- Occupations: Film director, film producer
- Years active: 2011-present

= Chantal Youdum =

Cameroonian film director and producer

Chantal Youdum is a Cameroonian film director and producer.

==Biography==
In 2011, Youdum created the TV series Au coeur de l'amour, which aired on TV5 and Canal 2. It was a soap opera of intrigue and revolves around a young woman who did not know her father, which featured the performance of Valérie Duval, who replaced the previous actress who was Rouène. She directed the film Sweet Dance in 2014, starring Pélagie Nguiateu and Alain Bomo Bomo. Sweet Dance is about Tatiana, who is torn between two loves, that of dancing and Jacques.
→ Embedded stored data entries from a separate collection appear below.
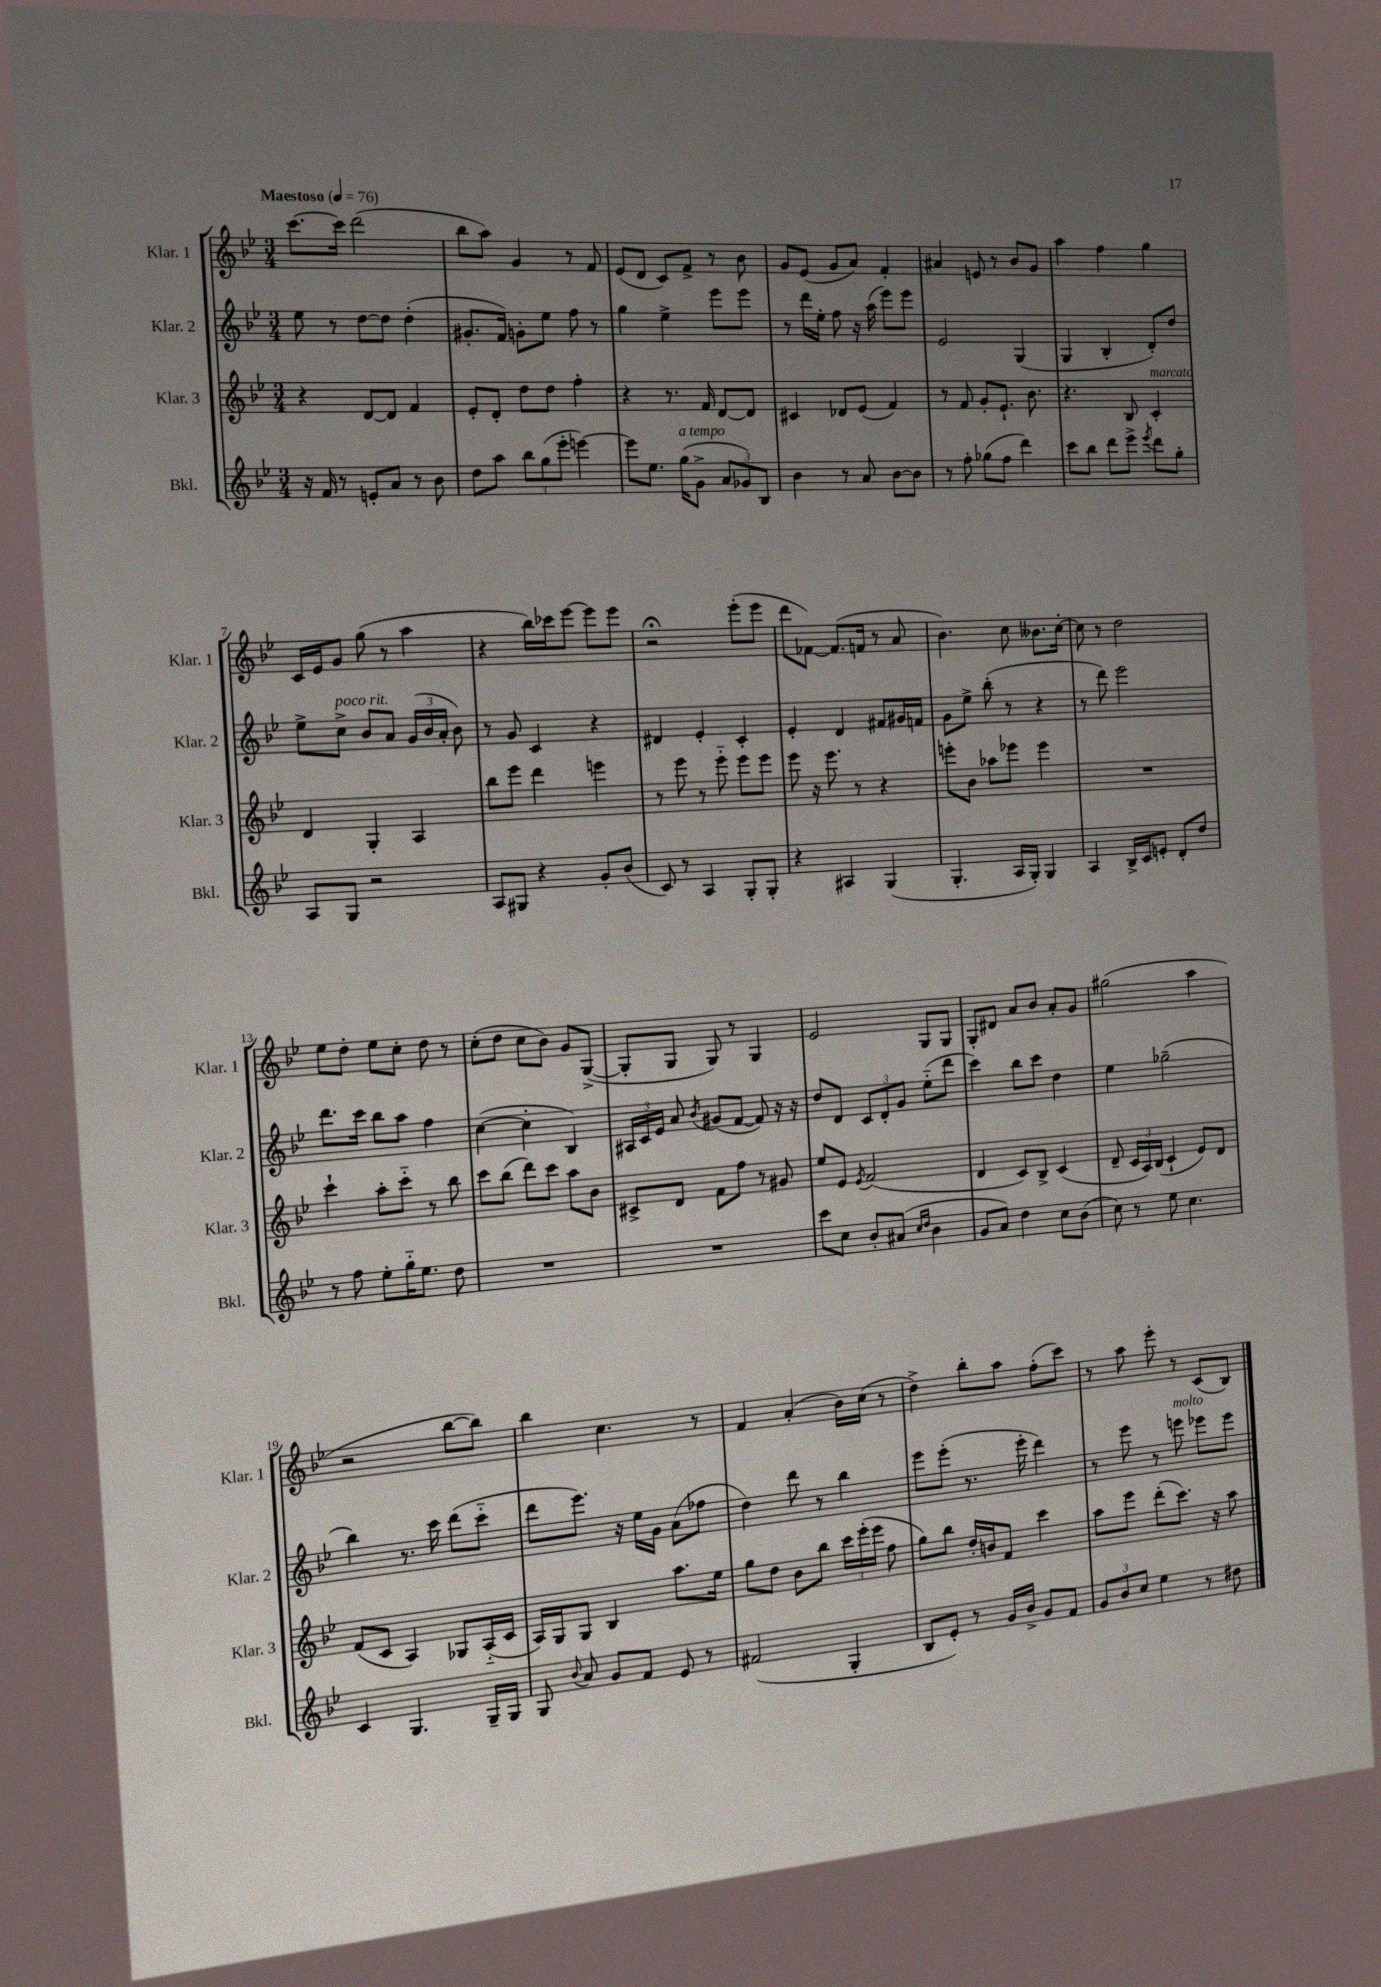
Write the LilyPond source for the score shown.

<<
\new StaffGroup <<
\new Staff = "s0" \with { instrumentName = "Klar. 1" shortInstrumentName = "Klar. 1" } {
    \clef treble \key bes \major \numericTimeSignature \time 3/4 \tempo "Maestoso" 4 = 76
    \autoBeamOff c'''8.[~ c'''16] d'''2( |
    bes''8[ a''8]) g'4 r8 f'8 |
    ees'8[( d'8] c'8[) f'8]-> r8 bes'8 |
    g'8[ ees'8]( g'8[ a'8]) f'4-. |
    ais'4 e'8 r8 bes'8[ g'8] |
    a''4 f''4 g''4 |
    c'16[ ees'16 g'8] g''8( r8 a''4 |
    r4 bes''16[) ces'''16 ees'''8]~ ees'''8[ ees'''8] |
    r2\fermata ees'''8[-.( ees'''8] |
    d'''8[ fes'8]~) fes'8.[( f'16] r8 a'8 |
    bes'4.) c''8 beses'8.[ c''16]~-. |
    c''8 r8 d''2 |
    ees''8[ d''8]-. ees''8[ c''8]-. d''8 r8 |
    c''8[-.( d''8] c''8[ bes'8]) g'8[ g8]~->( |
    g8[-. g8] g8) r8 g4 |
    ees'2 g8[ g8] |
    g8[-. dis'8] a'8[ bes'8] a'8[-. g'8] |
    gis''2( a''4 |
    r2 bes''8[~ bes''8]) |
    bes''4 c''4. r8 |
    f'4 a'4-.( bes'16[) c''16]( r8 |
    d''4->) bes''8[-. a''8] f''8[-.( c'''8]) |
    r8 a''8 ees'''8-. r8 c'8[( bes8]) \bar "|." |
}
\new Staff = "s1" \with { instrumentName = "Klar. 2" shortInstrumentName = "Klar. 2" } {
    \clef treble \key bes \major \numericTimeSignature \time 3/4
    \autoBeamOff ees''8 r8 d''8[~ d''8] d''4-.( |
    gis'8.[-. f'16]) g'8[-. ees''8] f''8 r8 |
    g''4 ees''4-> ees'''8[ ees'''8] |
    r8 d'''16[ ees''16]-. f''8 r16 a''16( ees'''8[) ees'''8] |
    ees'2 g4( |
    g4 bes4-. d'8[-.) d''8] |
    ees''8[-> c''8]->^\markup { \italic "poco rit." } bes'8[ a'8] \tuplet 3/2 { g'16[( bes'16 a'16]-. } bes'8) |
    r8 g'8 c'4 r4 |
    dis'4 ees'4-. c'4-. |
    ees'4-. d'4 fis'8[ gis'16 f'16] |
    g'8[ ees''8]-> bes''8-.( r8 r4 |
    r8 d'''8) ees'''2 |
    d'''8.[ c'''16] bes''8[ a''8] f''4 |
    c''4~( c''4-. bes4) |
    \tuplet 3/2 { ais16[ c'16 ees'16] } a'8 \acciaccatura { bes'8 } gis'8[( f'8]~ f'8) r16 r16 |
    d''8[ d'8] \tuplet 3/2 { c'8[ d'8-. g'8] } ees''8[-_( d'''8] |
    c'''4) bes''8[ c'''8] d''4 |
    ees''4 ges''2--( |
    bes''4) r8. c'''16 d'''8[( c'''8]-_ |
    d'''8[ ees'''8.]) r16 ees''16[ g'16] a'8[( fes''8] |
    d''4) d'''8 r8 bes''4 |
    ees'''8[ ees'''8]-.( r8. ees'''16-. d'''4) |
    r8 ees'''8 r8 e'''8^\markup { \italic "molto" } ees'''8[ ees'''8] \bar "|." |
}
\new Staff = "s2" \with { instrumentName = "Klar. 3" shortInstrumentName = "Klar. 3" } {
    \clef treble \key bes \major \numericTimeSignature \time 3/4
    \autoBeamOff r4 d'8[~ d'8] f'4 |
    ees'8[-. d'8]-. d''8[ d''8] f''4-. |
    r4 r8. f'16 d'8[~ d'8] |
    cis'4 des'8[ ees'8]( f'4) |
    r8 f'8 g'8[-. ees'8.]-! bes'8. |
    r4. bes8 c'4-.^\markup { \italic "marcato" } |
    d'4 g4-. a4 |
    bes''8[ ees'''8] d'''4 e'''4 |
    r8 ees'''8 r8 ees'''8-_ ees'''8[ ees'''8] |
    ees'''8 r16 ees'''8. r8 r4 |
    e'''8[-. bes'8] aes''8[ ees'''8] ees'''4 |
    R2. |
    c'''4-! a''8[-. c'''8]-_ r8 bes''8 |
    c'''8[ bes''8]( d'''8[) c'''8] a''8[ bes'8] |
    cis'8[-> d'8] f'8[ f''8] r8 gis'8 |
    ees''8[ ees'8] \acciaccatura { ees'8 } f'2( |
    d'4 c'8[) bes8]-> c'4( |
    d'8-- \tuplet 3/2 { c'16[ a16) bes16]( } c'4-! ees'8[) d'8] |
    f'8[( c'8] a4) ges8[ a16-_( c'16] |
    a16[) g16 g8] bes4 a''8.[ ees''16] |
    g''8[ d''8] bes'8[ bes''8] \tuplet 3/2 { c'''16[ ees'''16-.( ees'''16] } f''8 |
    g''8[) bes''8] d''16[-. b'16 f'8] c'''4 |
    a''8[ ees'''8] d'''8[-.( c'''8.]) r16 a''8 \bar "|." |
}
\new Staff = "s3" \with { instrumentName = "Bkl." shortInstrumentName = "Bkl." } {
    \clef treble \key bes \major \numericTimeSignature \time 3/4
    \autoBeamOff r16 f'16 r8 e'8[-. a'8] r8 bes'8 |
    d''8[ a''8] \tuplet 3/2 { bes''8[ g''8( ees'''8]-. } e'''4~) |
    e'''8[ ees''8.] g''16[^\markup { \italic "a tempo" }( g'8]-> \tuplet 3/2 { a'8[ ges'8) bes8] } |
    bes'4 r8 a'8 bes'8[~ bes'8] |
    r8 f''8-. ges''8[( f''8] d'''4) |
    c'''8[ bes''8] d'''8[ ees'''8]-> \acciaccatura { ees'''8 } d'''8[ g''8]-. |
    a8[ g8] r2 |
    a8[ gis8] r4 g'8[-. bes'8]( |
    c'8) r8 a4 g8[-. g8]-. |
    r4 ais4 g4( |
    g4.-. a16[ g16]-.) g4 |
    a4 bes16[-> c'16 e'8]-. d'8[-. d''8] |
    r8 f''8 ees''8[-. g''16-_ ees''8.] d''8 |
    R2. |
    R2. |
    c'''8[ c''8] bes'8[-. ais'8]( \grace { c''16[ d''16] } bes'4 |
    g'8[ a'8]) d''4 c''8[ bes'8]( |
    c''8) r8 ees''8 c''4. |
    c'4 g4. g16[-- g16] |
    g8 \appoggiatura { bes'8 } a'8 g'8[ f'8] ees'8 r8 |
    fis'2( g4-. |
    bes8[ ees'8]-.) r8 g'16[ bes'16]-> g'8[ f'8] |
    \tuplet 3/2 { g'8[ bes'8 c''8] } ees''4 r8 dis''8 \bar "|." |
}
>>
>>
In 2016, Youdum was selected as one of seven women reshaping the African narrative by Femmes Lumiere. She served as the stage manager for the web series Aissa in 2017, which was directed by Jean Roke Patoudem. It tells the story of a young woman growing up without a mother and has to go live with her father in another village. Aissa premiered at the Panafrican Film and Television Festival of Ouagadougou and the Vues d'Afrique festival. Also that year, Youdum directed the film Rêve corrompu. It tells the tale of a young man who leaves his village hoping to thrive in the city, and it was selected in the Central African Documentary category at the 2018 Écrans Noirs Festival.

In 2018, Youdum co-created the TV series Mimi la Bobonne, alongside Francis Tene. It was screened at the Festival International de Films de Femmes in Yaoundé.